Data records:

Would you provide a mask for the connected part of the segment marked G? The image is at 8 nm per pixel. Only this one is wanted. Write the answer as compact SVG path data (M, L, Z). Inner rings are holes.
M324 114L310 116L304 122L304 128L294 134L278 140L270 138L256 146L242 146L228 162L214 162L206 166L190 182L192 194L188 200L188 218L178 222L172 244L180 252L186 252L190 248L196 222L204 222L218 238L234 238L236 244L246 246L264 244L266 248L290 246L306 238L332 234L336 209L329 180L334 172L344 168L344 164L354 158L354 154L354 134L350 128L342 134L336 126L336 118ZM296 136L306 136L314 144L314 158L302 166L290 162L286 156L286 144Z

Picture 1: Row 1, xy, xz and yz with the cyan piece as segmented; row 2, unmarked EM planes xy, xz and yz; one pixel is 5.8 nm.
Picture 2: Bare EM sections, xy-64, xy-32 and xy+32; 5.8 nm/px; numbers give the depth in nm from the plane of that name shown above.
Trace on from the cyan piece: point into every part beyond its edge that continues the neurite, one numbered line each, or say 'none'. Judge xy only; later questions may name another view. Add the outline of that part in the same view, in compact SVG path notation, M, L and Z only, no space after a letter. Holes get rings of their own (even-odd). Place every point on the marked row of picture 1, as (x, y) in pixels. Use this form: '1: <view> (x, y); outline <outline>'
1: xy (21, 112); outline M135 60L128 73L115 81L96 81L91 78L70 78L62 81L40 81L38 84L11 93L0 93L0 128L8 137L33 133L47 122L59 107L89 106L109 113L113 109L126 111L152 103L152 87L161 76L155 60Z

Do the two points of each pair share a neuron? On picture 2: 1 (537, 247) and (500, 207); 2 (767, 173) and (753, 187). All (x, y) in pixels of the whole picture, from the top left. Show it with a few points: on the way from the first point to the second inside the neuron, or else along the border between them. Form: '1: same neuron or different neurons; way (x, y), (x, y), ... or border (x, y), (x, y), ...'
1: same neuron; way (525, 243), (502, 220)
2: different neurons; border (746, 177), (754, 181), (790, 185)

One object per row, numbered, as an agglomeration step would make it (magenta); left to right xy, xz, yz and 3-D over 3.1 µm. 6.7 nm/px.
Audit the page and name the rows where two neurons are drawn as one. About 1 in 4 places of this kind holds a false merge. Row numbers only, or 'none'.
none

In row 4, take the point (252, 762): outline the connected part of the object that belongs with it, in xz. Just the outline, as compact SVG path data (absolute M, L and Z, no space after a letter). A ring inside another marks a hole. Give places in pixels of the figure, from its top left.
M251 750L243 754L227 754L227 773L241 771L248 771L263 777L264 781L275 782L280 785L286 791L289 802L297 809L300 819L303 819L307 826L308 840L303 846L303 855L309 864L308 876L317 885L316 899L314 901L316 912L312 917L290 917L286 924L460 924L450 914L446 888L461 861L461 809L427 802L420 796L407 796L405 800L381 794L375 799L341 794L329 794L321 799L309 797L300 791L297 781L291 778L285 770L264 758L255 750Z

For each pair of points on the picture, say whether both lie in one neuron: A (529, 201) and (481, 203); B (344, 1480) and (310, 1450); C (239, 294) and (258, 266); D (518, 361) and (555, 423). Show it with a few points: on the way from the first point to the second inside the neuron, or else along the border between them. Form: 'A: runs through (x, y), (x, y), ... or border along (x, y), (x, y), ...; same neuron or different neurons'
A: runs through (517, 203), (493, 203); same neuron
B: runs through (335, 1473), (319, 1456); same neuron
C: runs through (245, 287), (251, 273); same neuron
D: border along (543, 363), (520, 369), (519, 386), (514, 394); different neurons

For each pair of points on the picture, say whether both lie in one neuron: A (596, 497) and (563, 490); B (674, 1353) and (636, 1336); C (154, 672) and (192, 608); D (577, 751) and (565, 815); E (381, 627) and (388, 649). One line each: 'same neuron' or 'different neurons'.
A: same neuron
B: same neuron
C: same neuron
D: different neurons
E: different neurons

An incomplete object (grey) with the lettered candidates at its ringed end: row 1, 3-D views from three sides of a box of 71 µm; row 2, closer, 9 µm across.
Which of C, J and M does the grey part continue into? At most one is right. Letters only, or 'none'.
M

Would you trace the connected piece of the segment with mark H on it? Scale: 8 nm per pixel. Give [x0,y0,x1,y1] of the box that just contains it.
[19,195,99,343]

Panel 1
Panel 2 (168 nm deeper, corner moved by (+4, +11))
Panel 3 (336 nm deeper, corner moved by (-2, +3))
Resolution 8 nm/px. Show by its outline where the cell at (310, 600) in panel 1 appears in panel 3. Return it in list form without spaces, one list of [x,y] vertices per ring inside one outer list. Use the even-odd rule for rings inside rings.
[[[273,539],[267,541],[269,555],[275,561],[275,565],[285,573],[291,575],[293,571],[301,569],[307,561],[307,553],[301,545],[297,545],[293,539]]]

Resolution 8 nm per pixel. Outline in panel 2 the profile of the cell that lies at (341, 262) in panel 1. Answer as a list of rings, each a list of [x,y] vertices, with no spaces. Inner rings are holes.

Work required: For the word "corner", find every line in the data that holds it and copy that line.

Answer below:
Panel 2 (168 nm deeper, corner moved by (+4, +11))
Panel 3 (336 nm deeper, corner moved by (-2, +3))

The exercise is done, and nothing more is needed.